*TEXT*
..............................

An insured purchases a 20-Pay Life Policy with a face amount of $25,000 and an annual premium of $1,000. The insured dies 15 years later when the cash value is $5,000. What amount will the beneficiary receive? $15,000 $25,000 $20,000 $30,000

$25,000 (the beneficiary receives the death benefit of $25,000)

Which of the following traditional whole life policies has the highest first-year annual premium, all other factors being equal? A. 20-pay life B. 10-pay life C. 40-pay life D. 30-pay life

10-pay life The shorter the premium paying period, the higher the premium. A Limited Pay Life policy of 10 years would have a higher premium than a 20-pay, 30-pay, or 40-pay life policy.

What is the typical time limit on life expectancy for a Viatical Settlement candidate? 4 years 3 years 5 years 2 years

2 years (or less)

Which of the following term life insurance policies would have the lowest 1st-year annual premium, all other factors being equal? A - 1-year B - 5-year C - 10-year D - 15-year

A - 1-year The 1-year term life insurance policy would have the lowest first-year premium of the choices provided. In essence, one year of coverage is less risky to the insurer than being locked in to more years.

Joe has a whole life policy with a guaranteed insurability rider. He was 21 at the time the policy was issued. If he exercises all of the options at the ages specified under the typical rider, how many policies will he end up with? A - 7 B - 3 C - 6 D - 2

A - 7 Under the typical guaranteed insurability rider, Joe would have options to buy additional policies of the same type and face amount at ages 25, 28, 31, 34, 37, and 40, therefore he would buy 6 more to bring his total policies owned to 7.

..............................

*TASK DIRECTIONS*
Write out the life insurance quiz above again, word for word.

*RAW DATA*
..............................

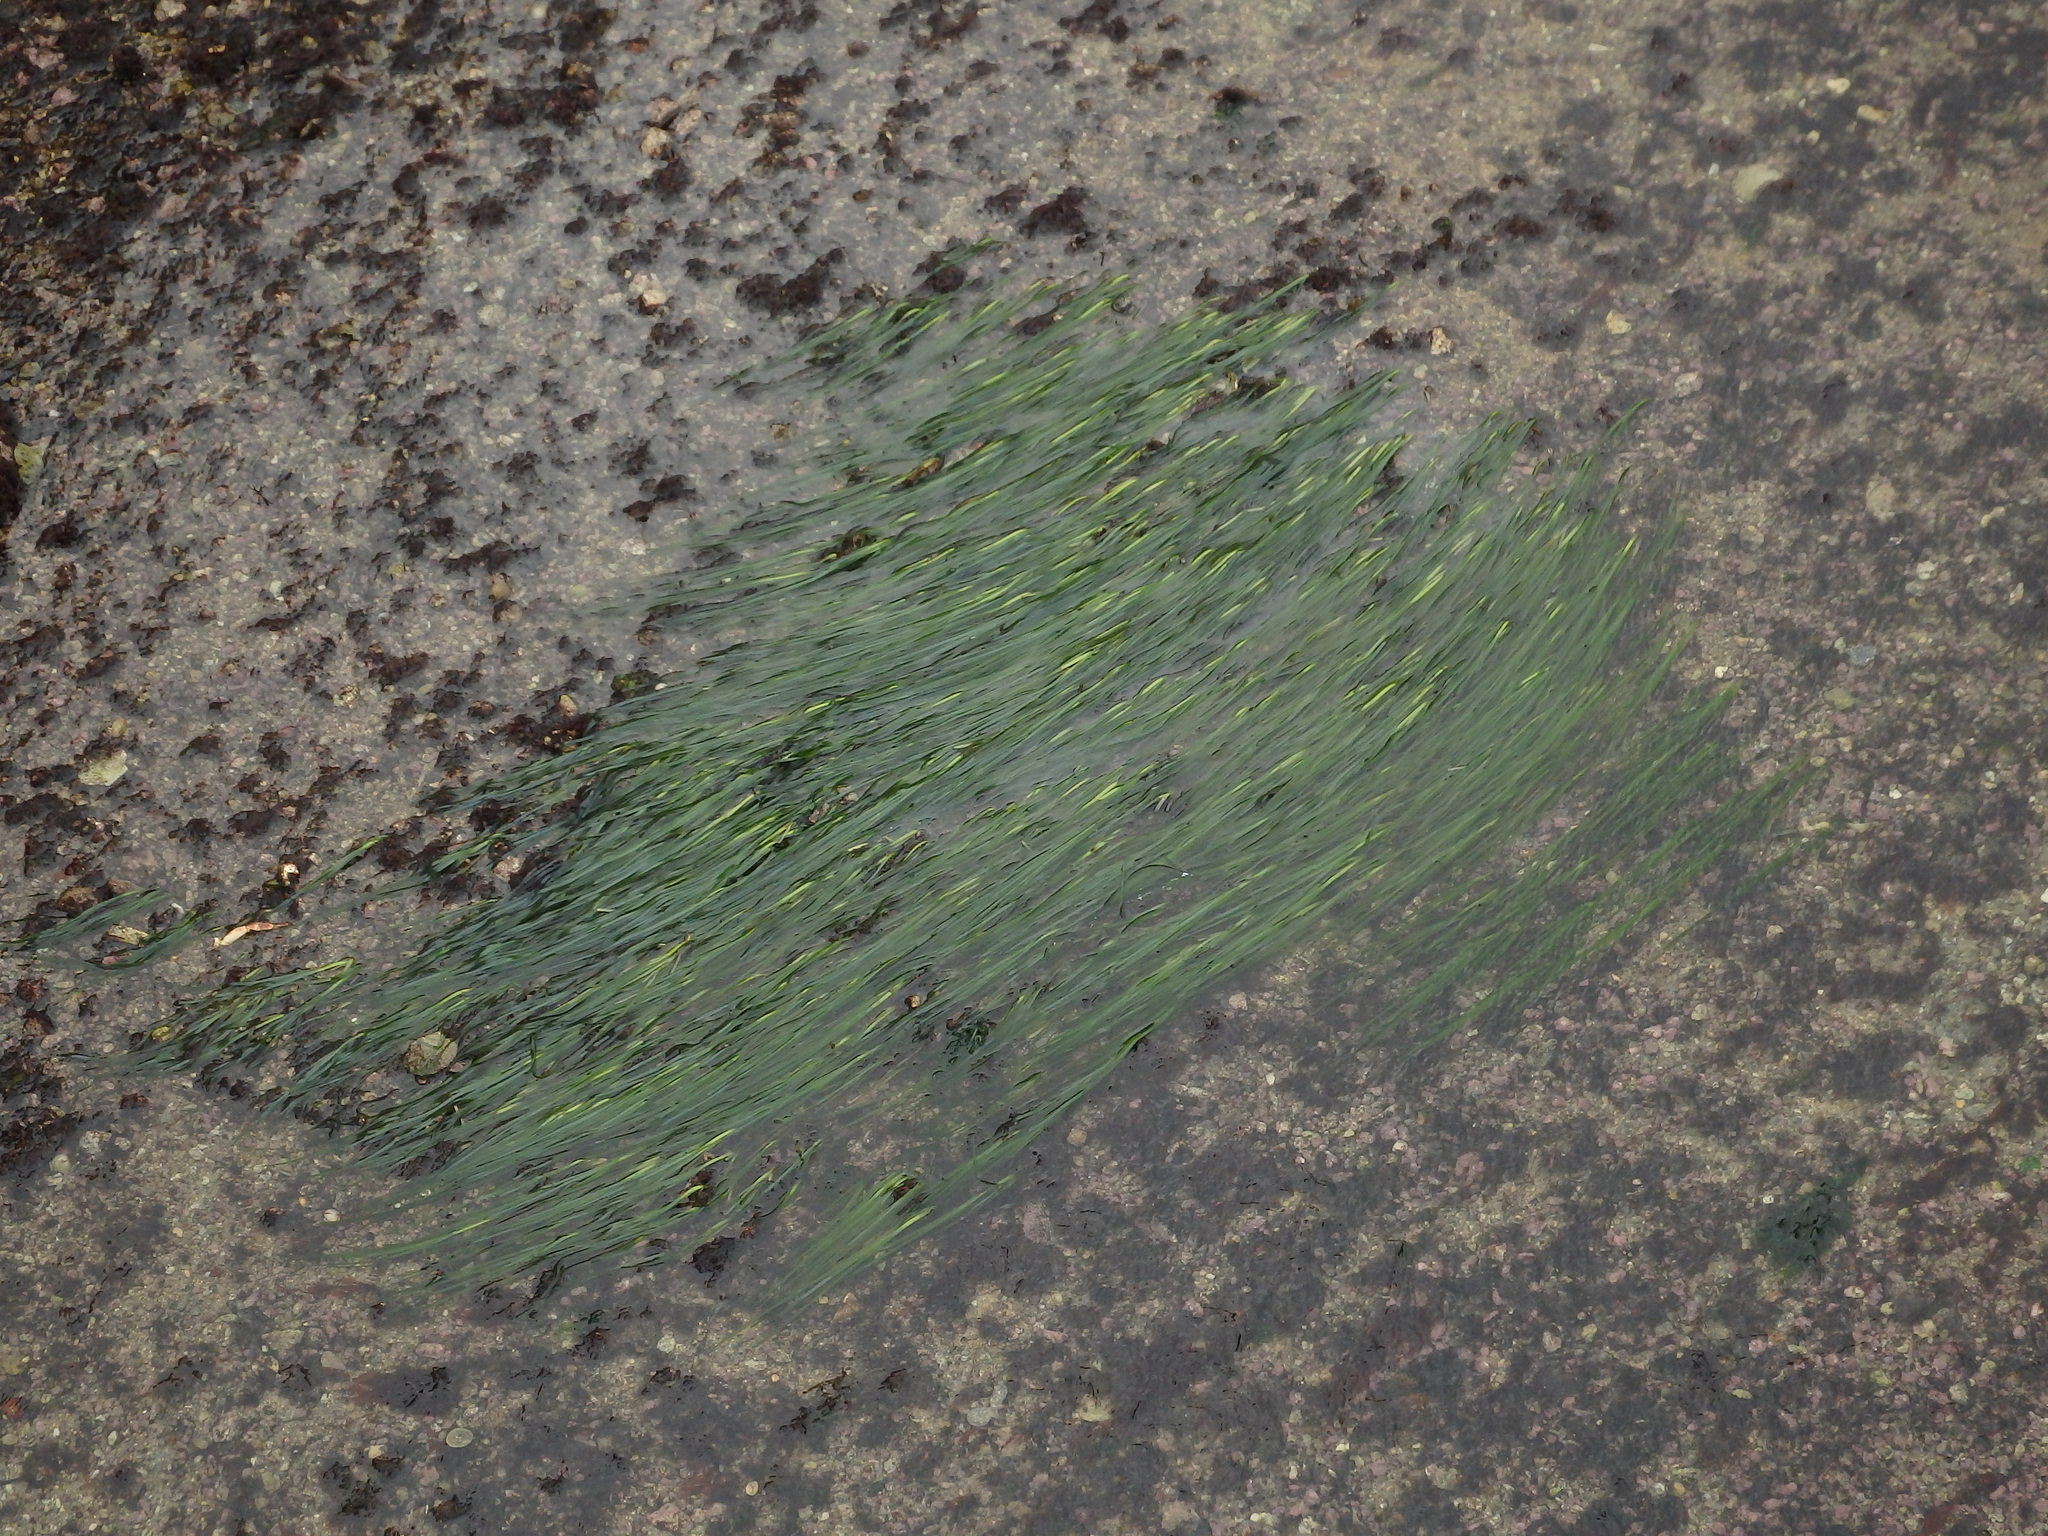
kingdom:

..............................

*SOLUTION FOR THIS TASK*
An insured purchases a 20-Pay Life Policy with a face amount of $25,000 and an annual premium of $1,000. The insured dies 15 years later when the cash value is $5,000. What amount will the beneficiary receive? $15,000 $25,000 $20,000 $30,000

$25,000 (the beneficiary receives the death benefit of $25,000)

Which of the following traditional whole life policies has the highest first-year annual premium, all other factors being equal? A. 20-pay life B. 10-pay life C. 40-pay life D. 30-pay life

10-pay life The shorter the premium paying period, the higher the premium. A Limited Pay Life policy of 10 years would have a higher premium than a 20-pay, 30-pay, or 40-pay life policy.

What is the typical time limit on life expectancy for a Viatical Settlement candidate? 4 years 3 years 5 years 2 years

2 years (or less)

Which of the following term life insurance policies would have the lowest 1st-year annual premium, all other factors being equal? A - 1-year B - 5-year C - 10-year D - 15-year

A - 1-year The 1-year term life insurance policy would have the lowest first-year premium of the choices provided. In essence, one year of coverage is less risky to the insurer than being locked in to more years.

Joe has a whole life policy with a guaranteed insurability rider. He was 21 at the time the policy was issued. If he exercises all of the options at the ages specified under the typical rider, how many policies will he end up with? A - 7 B - 3 C - 6 D - 2

A - 7 Under the typical guaranteed insurability rider, Joe would have options to buy additional policies of the same type and face amount at ages 25, 28, 31, 34, 37, and 40, therefore he would buy 6 more to bring his total policies owned to 7.